#### Record excerpts ####
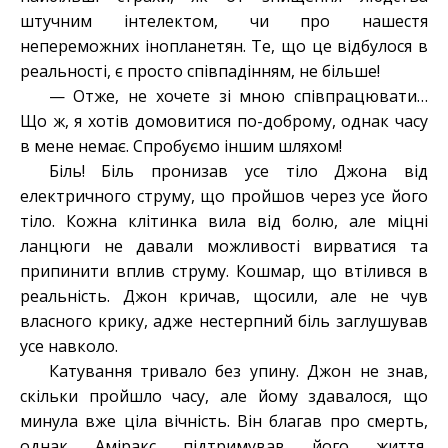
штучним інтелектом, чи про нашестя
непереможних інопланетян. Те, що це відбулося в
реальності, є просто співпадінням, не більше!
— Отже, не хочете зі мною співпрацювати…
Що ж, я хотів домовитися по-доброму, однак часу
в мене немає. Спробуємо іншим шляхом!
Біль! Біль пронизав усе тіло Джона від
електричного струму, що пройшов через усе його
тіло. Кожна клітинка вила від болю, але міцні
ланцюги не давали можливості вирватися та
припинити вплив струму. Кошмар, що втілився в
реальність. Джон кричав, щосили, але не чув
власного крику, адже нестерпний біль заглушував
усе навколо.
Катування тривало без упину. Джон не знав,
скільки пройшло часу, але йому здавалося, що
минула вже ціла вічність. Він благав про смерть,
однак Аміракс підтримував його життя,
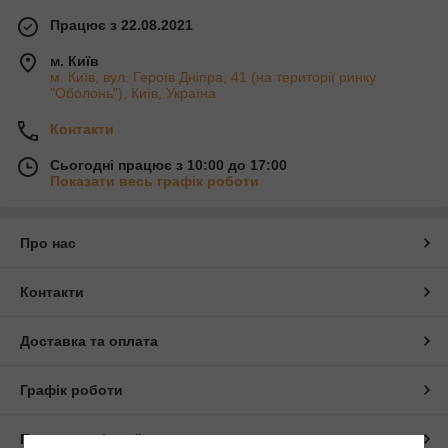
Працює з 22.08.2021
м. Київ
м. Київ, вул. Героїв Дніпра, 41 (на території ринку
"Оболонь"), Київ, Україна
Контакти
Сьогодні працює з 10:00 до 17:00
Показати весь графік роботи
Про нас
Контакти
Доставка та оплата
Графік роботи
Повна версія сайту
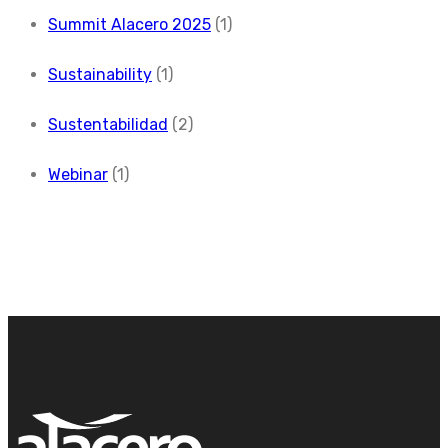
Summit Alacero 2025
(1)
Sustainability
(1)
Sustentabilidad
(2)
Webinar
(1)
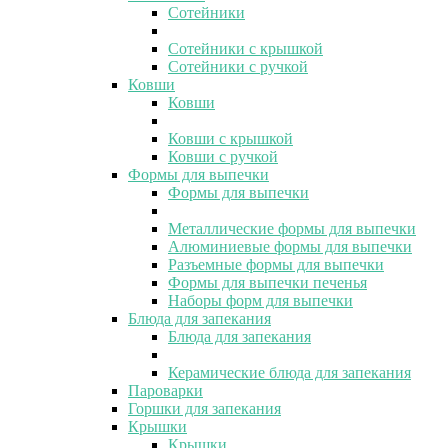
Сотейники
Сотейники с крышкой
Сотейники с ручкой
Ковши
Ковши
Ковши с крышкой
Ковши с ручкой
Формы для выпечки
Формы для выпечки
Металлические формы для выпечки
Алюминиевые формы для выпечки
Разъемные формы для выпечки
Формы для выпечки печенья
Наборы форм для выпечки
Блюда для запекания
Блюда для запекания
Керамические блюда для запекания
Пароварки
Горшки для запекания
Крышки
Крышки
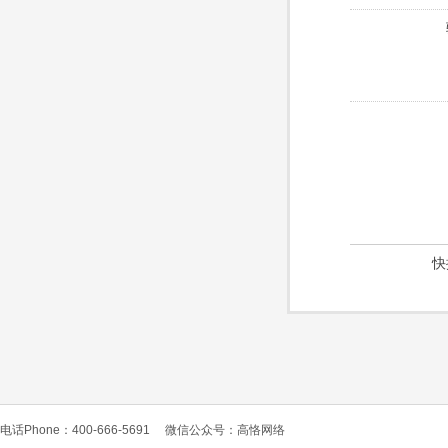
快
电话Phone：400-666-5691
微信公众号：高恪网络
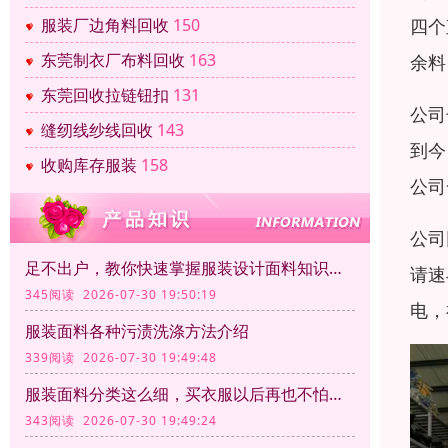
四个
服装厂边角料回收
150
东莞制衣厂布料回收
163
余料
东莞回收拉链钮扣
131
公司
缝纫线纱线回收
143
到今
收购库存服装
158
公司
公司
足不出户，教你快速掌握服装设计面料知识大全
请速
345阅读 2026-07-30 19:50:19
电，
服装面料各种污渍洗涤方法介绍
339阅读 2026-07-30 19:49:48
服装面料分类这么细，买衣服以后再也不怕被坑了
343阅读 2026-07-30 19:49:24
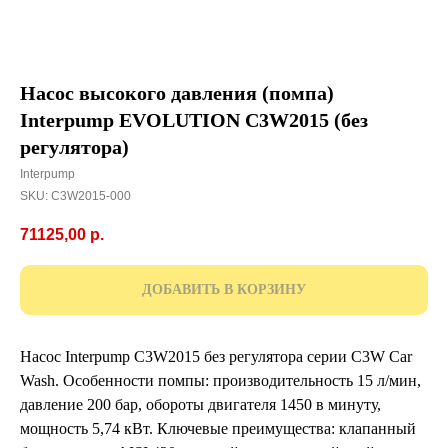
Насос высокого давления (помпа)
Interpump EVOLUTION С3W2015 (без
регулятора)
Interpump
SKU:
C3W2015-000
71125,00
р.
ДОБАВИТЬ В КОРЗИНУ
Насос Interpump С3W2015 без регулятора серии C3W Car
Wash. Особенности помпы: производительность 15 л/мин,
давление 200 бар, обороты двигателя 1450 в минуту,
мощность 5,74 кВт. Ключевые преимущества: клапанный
####
#### Record excerpts ####
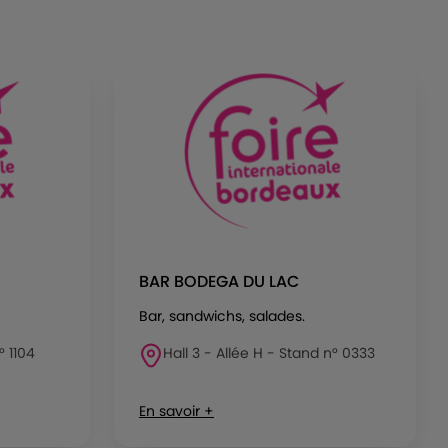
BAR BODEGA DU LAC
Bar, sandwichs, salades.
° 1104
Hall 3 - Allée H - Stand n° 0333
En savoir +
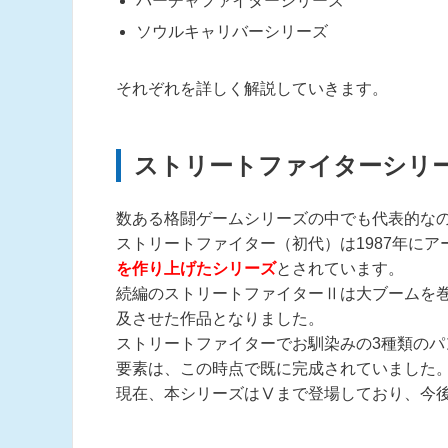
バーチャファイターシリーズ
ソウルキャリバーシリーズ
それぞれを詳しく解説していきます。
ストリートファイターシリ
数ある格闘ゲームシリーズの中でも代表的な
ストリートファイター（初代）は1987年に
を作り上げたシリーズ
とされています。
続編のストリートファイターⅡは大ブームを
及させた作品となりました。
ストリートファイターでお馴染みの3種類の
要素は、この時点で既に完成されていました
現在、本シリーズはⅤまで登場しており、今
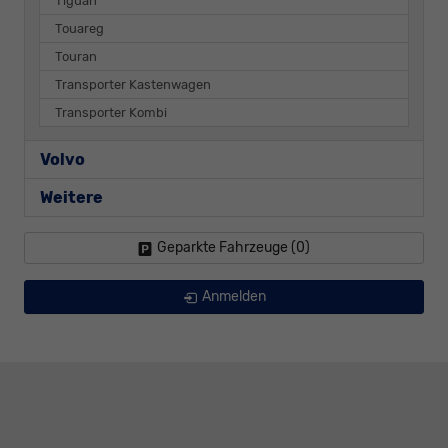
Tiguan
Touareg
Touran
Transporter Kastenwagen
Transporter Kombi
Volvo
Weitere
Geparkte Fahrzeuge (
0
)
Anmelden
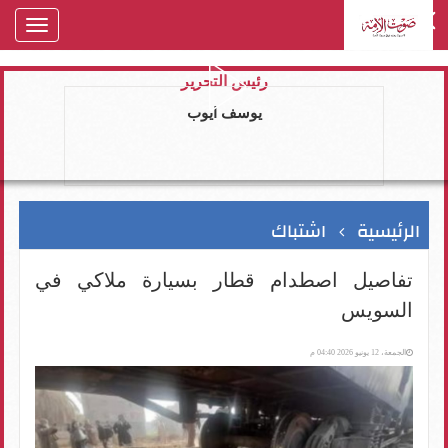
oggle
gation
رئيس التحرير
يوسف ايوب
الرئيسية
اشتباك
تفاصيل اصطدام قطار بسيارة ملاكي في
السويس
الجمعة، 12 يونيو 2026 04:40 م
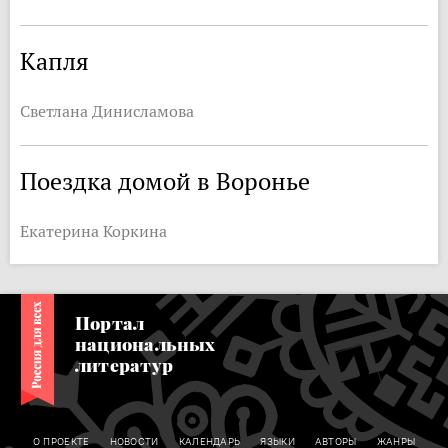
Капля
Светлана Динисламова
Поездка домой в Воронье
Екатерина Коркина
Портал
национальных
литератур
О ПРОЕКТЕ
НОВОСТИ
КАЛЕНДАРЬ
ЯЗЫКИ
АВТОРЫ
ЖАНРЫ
####
#### Record excerpts ####
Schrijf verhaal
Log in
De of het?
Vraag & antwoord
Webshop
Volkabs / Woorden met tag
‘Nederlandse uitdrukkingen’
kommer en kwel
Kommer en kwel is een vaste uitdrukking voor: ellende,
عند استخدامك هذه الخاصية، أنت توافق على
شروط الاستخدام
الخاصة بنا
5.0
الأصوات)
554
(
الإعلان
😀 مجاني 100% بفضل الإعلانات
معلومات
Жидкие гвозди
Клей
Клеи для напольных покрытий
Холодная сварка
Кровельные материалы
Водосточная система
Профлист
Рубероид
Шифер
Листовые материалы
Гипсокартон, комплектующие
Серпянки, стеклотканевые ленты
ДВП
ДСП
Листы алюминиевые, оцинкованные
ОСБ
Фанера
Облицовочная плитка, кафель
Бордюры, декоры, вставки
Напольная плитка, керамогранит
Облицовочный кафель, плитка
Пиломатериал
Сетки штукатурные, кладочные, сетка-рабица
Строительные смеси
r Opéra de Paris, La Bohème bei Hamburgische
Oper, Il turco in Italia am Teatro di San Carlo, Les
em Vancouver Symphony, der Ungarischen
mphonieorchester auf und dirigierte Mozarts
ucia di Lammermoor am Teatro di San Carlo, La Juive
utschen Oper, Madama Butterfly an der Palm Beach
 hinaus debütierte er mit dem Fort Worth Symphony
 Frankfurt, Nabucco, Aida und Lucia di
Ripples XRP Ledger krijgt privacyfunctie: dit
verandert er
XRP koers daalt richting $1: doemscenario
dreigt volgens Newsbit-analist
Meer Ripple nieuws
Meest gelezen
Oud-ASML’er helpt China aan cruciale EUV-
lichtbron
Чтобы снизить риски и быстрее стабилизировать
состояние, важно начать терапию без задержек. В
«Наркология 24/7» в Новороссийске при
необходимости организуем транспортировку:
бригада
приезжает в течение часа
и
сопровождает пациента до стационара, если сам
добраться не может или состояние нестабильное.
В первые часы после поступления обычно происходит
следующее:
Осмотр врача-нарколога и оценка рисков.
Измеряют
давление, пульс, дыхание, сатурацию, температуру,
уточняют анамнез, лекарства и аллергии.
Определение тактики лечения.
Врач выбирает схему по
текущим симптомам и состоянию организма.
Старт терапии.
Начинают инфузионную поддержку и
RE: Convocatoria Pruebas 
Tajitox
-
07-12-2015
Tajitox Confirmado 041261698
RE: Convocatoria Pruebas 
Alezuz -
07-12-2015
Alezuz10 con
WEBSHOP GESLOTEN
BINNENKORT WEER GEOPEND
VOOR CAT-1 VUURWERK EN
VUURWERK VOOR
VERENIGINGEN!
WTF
####
Copy the listing above word for word, from the line with "バーチャファイターシリーズ" up to and including the line with "الجمعة، 12 يونيو 2026 04:40 م". Leave the pictures out of your copy.

バーチャファイターシリーズ
ソウルキャリバーシリーズ
それぞれを詳しく解説していきます。
ストリートファイターシリ
数ある格闘ゲームシリーズの中でも代表的な
ストリートファイター（初代）は1987年に
を作り上げたシリーズ
とされています。
続編のストリートファイターⅡは大ブームを
及させた作品となりました。
ストリートファイターでお馴染みの3種類の
要素は、この時点で既に完成されていました
現在、本シリーズはⅤまで登場しており、今
Tiguan
Touareg
Touran
Transporter Kastenwagen
Transporter Kombi
Volvo
Weitere
Geparkte Fahrzeuge (
0
)
Anmelden
oggle
gation
رئيس التحرير
يوسف ايوب
الرئيسية
اشتباك
تفاصيل اصطدام قطار بسيارة ملاكي في
السويس
الجمعة، 12 يونيو 2026 04:40 م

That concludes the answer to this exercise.